##### Text under study
Add labels and references for load dimensions

content/20-fundamentals.md

@@ -310,8 +310,8 @@ First, it is required to devise how to quantify the scale of or load on a specif
 As controllers are an essential part of Kubernetes, the load is quantified in a subset of the scaling dimensions of Kubernetes itself.
 For a given controller setup, the load has two dimensions:
 
-1. The number of API objects that the controller watches and reconciles.
-2. The churn rate of API objects, i.e., the rate of object creations, updates, and deletions.
+1. \dimn{count}The number of API objects that the controller watches and reconciles.
+2. \dimn{churn}The churn rate of API objects, i.e., the rate of object creations, updates, and deletions.
 
 Next, the key SLIs and corresponding SLOs of a controller setup need to be specified.
 As a prerequisite for these performance indicators to be meaningful, the official Kubernetes SLOs need to be satisfied by the cluster that the controllers are running on.
@@ -346,10 +346,10 @@ Other important parameters are the controller's compute resources and the number
 While Kubernetes and its controllers are already scalable to a good extent, there are limitations to scaling controllers inherent in the leader election mechanism.
 Understanding how a controller's load dimensions, SLIs, and resource usage are related is essential to discuss these limitations.
 
-When increasing the load by adding more objects, the controller's watch cache requires more memory for caching the additional objects.
+When increasing the load by adding more objects (\refdimn{count}), the controller's watch cache requires more memory for caching the additional objects.
 This doesn't have a direct impact on the SLIs.
 However, when consuming more memory than available, the controller might fail due to out-of-memory faults.
-When the load on a controller grows by increasing the object churn rate, more watch events for relevant objects are transferred over the network.
+When the load on a controller grows by increasing the object churn rate (\refdimn{churn}), more watch events for relevant objects are transferred over the network.
 The processing of the additional watch events also results in a higher CPU usage for decoding and for performing reconciliations.
 If the number of worker routines is not high enough to facilitate the needed rate of reconciliations, the queue time (SLI 1) increases.
 Also, if performing reconciliations is computationally intensive, the extra CPU usage might exhaust the available CPU cycles, increasing the reconciliation latency (SLI 2).

content/60-evaluation.md

@@ -13,7 +13,7 @@ To evaluate the new external sharder mechanism presented in this thesis, the web
 With this, the webhosting-operator can be deployed in three different configurations: singleton (sharding disabled), internal sharder (design from study project), and external sharder (design from this thesis).
 This allows for the comparison of all three setups using load test experiments.
 
-As described in [@sec:controller-scalability], the scale of controller setups can be described in two dimensions: the number of API objects and the churn rate of API objects.
##########
##### Information given
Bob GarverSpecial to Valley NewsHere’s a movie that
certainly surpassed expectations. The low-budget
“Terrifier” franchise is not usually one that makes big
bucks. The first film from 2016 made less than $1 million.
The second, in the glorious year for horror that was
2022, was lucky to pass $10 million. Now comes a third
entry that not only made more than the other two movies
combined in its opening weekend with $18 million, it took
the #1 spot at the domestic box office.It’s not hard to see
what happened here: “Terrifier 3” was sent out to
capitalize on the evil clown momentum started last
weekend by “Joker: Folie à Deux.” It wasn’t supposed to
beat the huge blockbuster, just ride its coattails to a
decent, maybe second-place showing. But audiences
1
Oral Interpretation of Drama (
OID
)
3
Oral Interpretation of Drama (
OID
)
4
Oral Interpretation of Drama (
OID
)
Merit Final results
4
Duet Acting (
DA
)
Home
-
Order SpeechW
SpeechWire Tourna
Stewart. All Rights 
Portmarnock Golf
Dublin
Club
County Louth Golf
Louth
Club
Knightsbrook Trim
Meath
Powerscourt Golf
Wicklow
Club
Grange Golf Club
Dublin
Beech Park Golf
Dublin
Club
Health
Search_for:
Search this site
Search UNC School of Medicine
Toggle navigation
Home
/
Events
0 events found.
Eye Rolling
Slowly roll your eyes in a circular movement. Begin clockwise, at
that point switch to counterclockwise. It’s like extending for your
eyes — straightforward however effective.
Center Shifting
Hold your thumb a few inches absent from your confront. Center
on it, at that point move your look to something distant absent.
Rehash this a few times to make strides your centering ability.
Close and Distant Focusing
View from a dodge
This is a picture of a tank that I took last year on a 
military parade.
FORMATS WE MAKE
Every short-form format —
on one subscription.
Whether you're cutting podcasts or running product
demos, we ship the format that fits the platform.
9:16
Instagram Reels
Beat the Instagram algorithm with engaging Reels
##########
Activity: Write what follows the final line of the diff on Kubernetes controller load dimensions, continuing it from where it stops.

Solved problem:
+As described in [@sec:controller-scalability], the scale of controller setups can be described in two dimensions: the number of API objects (\refdimn{count}) and the churn rate of API objects (\refdimn{churn}).
 The webhosting-operator's main resource are `Website` objects, which control `Deployment`, `ConfigMap`, `Service`, and `Ingress` objects.
 Accordingly, increasing the load on the webhosting-operator involves creating many `Website` objects and triggering `Website` reconciliations.
 Additionally, changing the `Theme` referenced by a `Website`, also triggers a `Website` reconciliation.
@@ -156,9 +156,9 @@ I.e., SLIs are not measured per cluster-day but only for the load test duration.
 
 Next, experiments record the load on the evaluated controller setup to determine the load capacity of a setup using a given resource configuration and to allow for the comparison of results of different scenarios.
 For this, both load dimensions of controllers defined in [@sec:controller-scalability] are measured for the tested controller.
-Applied to the webhosting-opperator, the number of objects watched and reconciled by the controller (dimension 1) is the number of `Website` objects in the cluster.
+Applied to the webhosting-opperator, the number of objects watched and reconciled by the controller (\refdimn{count}) is the number of `Website` objects in the cluster.
 This can be measured using the `kube_website_info` metric exposed for every `Website` object by the operator.
-On the other hand, the churn rate of API objects (dimension 2) for the webhosting-operator is the rate at which clients create, update, and delete `Website` objects.
+On the other hand, the churn rate of API objects (\refdimn{churn}) for the webhosting-operator is the rate at which clients create, update, and delete `Website` objects.
 In experiments, `Website` reconciliations are triggered by mutating the `spec.theme` field.
 The experiment tool builds upon controller-runtime, and different controllers perform individual actions of scenarios in the form of reconciliations.
 Hence, this load dimension can be measured using the reconciliation-related metrics exposed by controller-runtime.
@@ -323,7 +323,7 @@ For this, it runs three controllers:
 - The `website-mutator` updates each `Website` spec every minute.
 
 With this, the generated load slowly increases over 15 minutes.
-The number of objects (dimension 1) grows to roughly 9,000, while the churn rate grows to roughly 160 changes per second ([@fig:basic-load]).
+The number of objects (\refdimn{count}) grows to roughly 9,000, while the churn rate (\refdimn{churn}) grows to roughly 160 changes per second ([@fig:basic-load]).
 
 ![Generated load in basic scenario](../results/basic/load.pdf){#fig:basic-load}
 
@@ -356,7 +356,7 @@ The system is scalable if the load capacity can be increased by adding more reso
 The system is said to be horizontally scalable if resources are added as additional instances without adding resources to individual instances.
 
 In the `scale-out` scenario, the experiment tool generates a load with a high churn rate over 15 minutes.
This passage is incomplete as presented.